◆ **Aim of the task**: The answer is one number: how many lines in the data below hold "down".

::::::

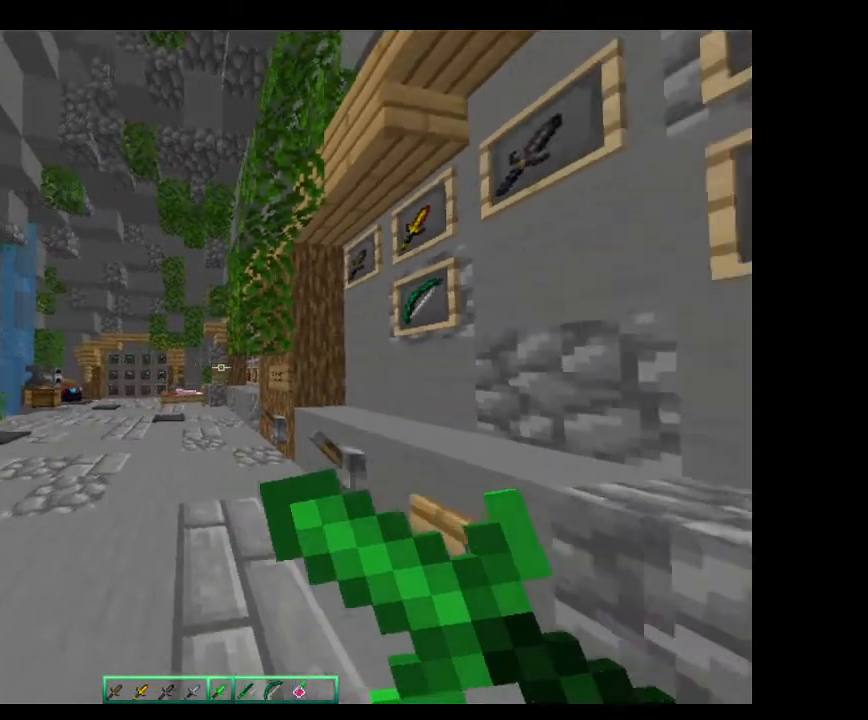
{"keys": [], "mouse": ["right"], "events": [[333, "mouse_left", "down"], [433, "mouse_left", "up"]]}
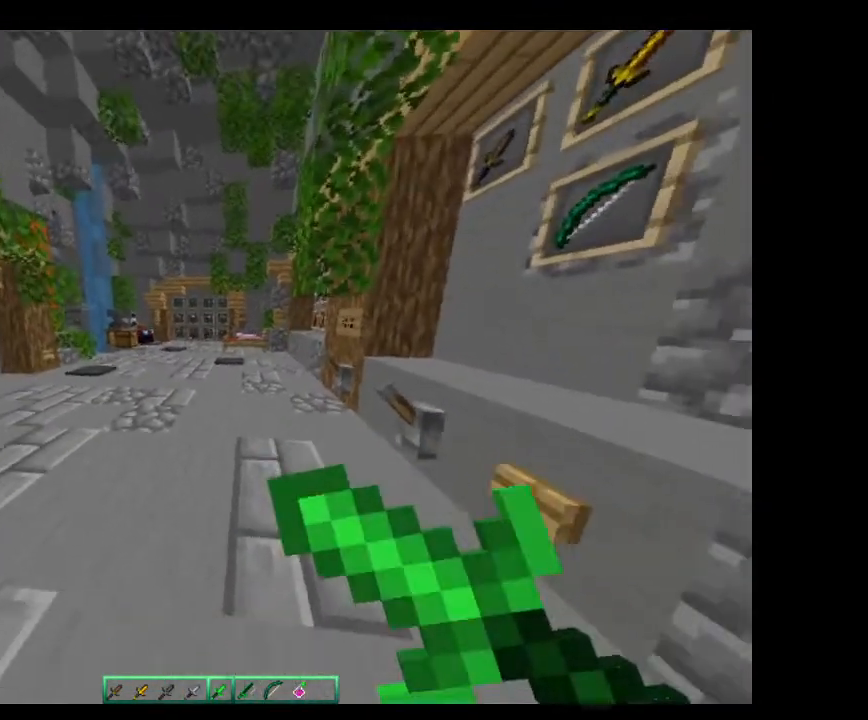
{"keys": [], "mouse": ["left", "right"], "events": [[133, "mouse_left", "down"]]}
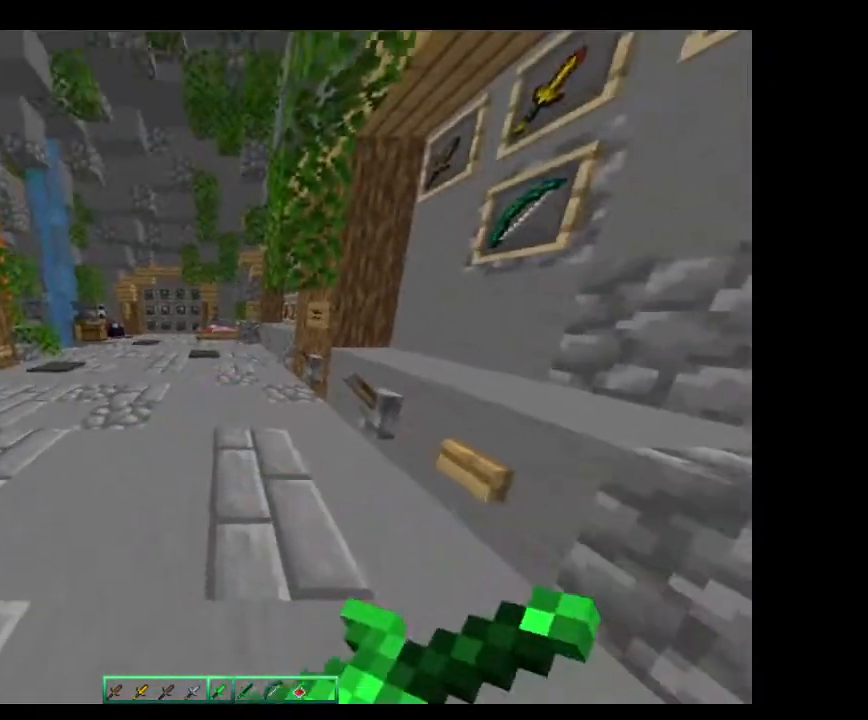
{"keys": [], "mouse": ["left", "right"], "events": []}
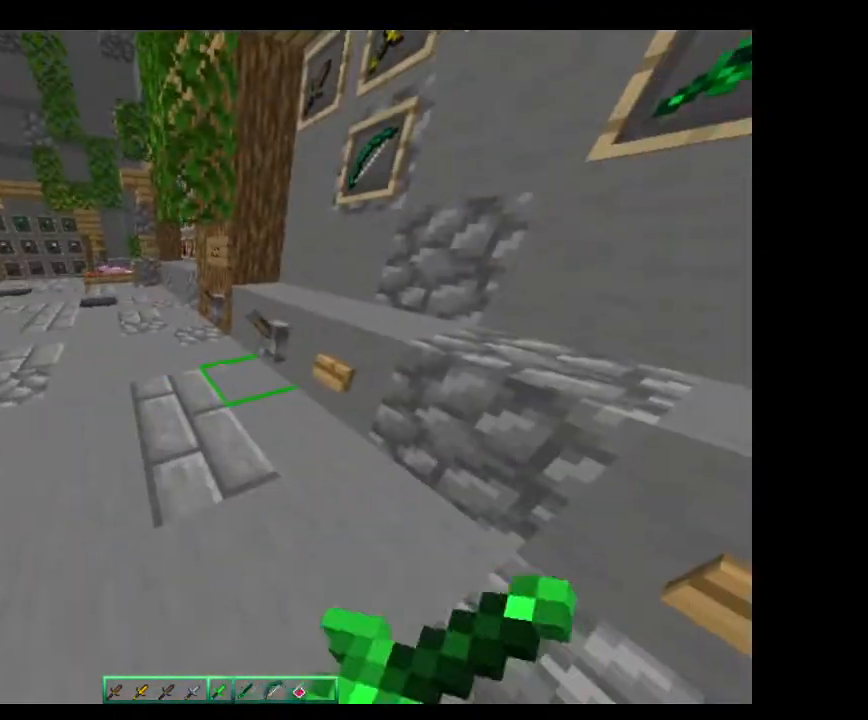
{"keys": [], "mouse": ["left", "right"], "events": []}
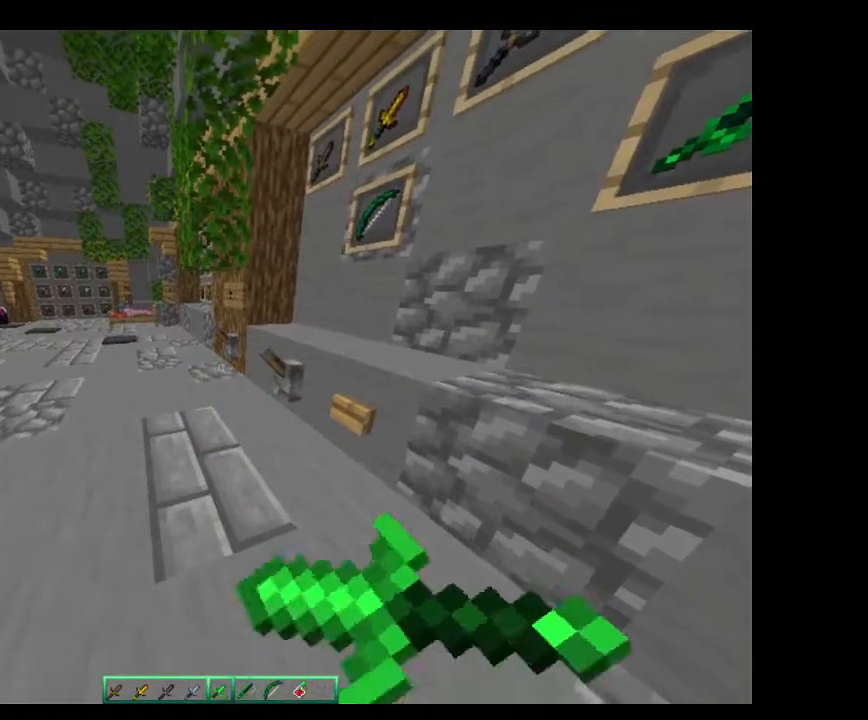
{"keys": [], "mouse": ["left", "right"], "events": []}
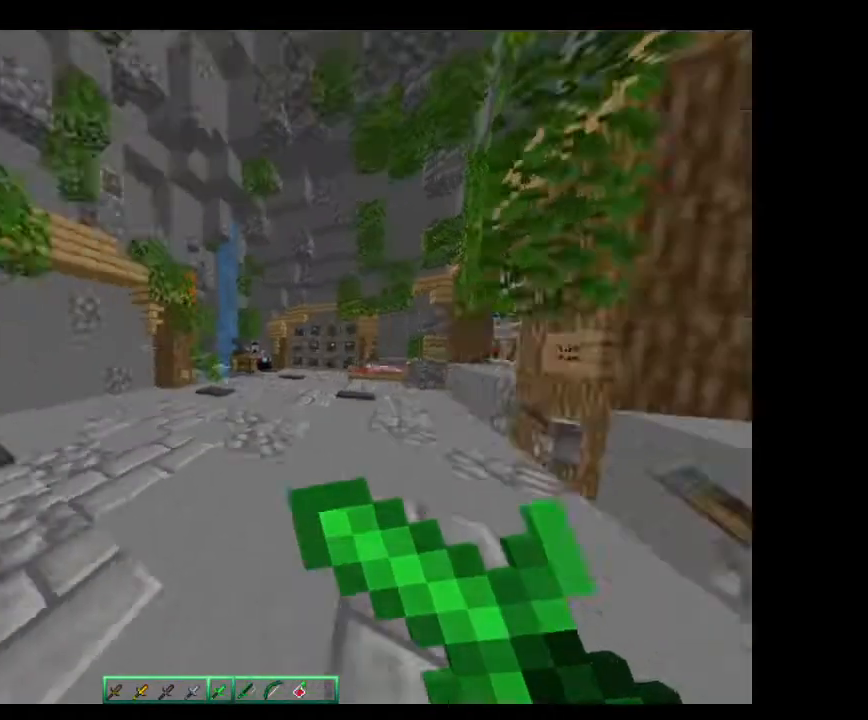
{"keys": [], "mouse": ["left", "right"], "events": []}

::::::

◆ **Result of the task**: 2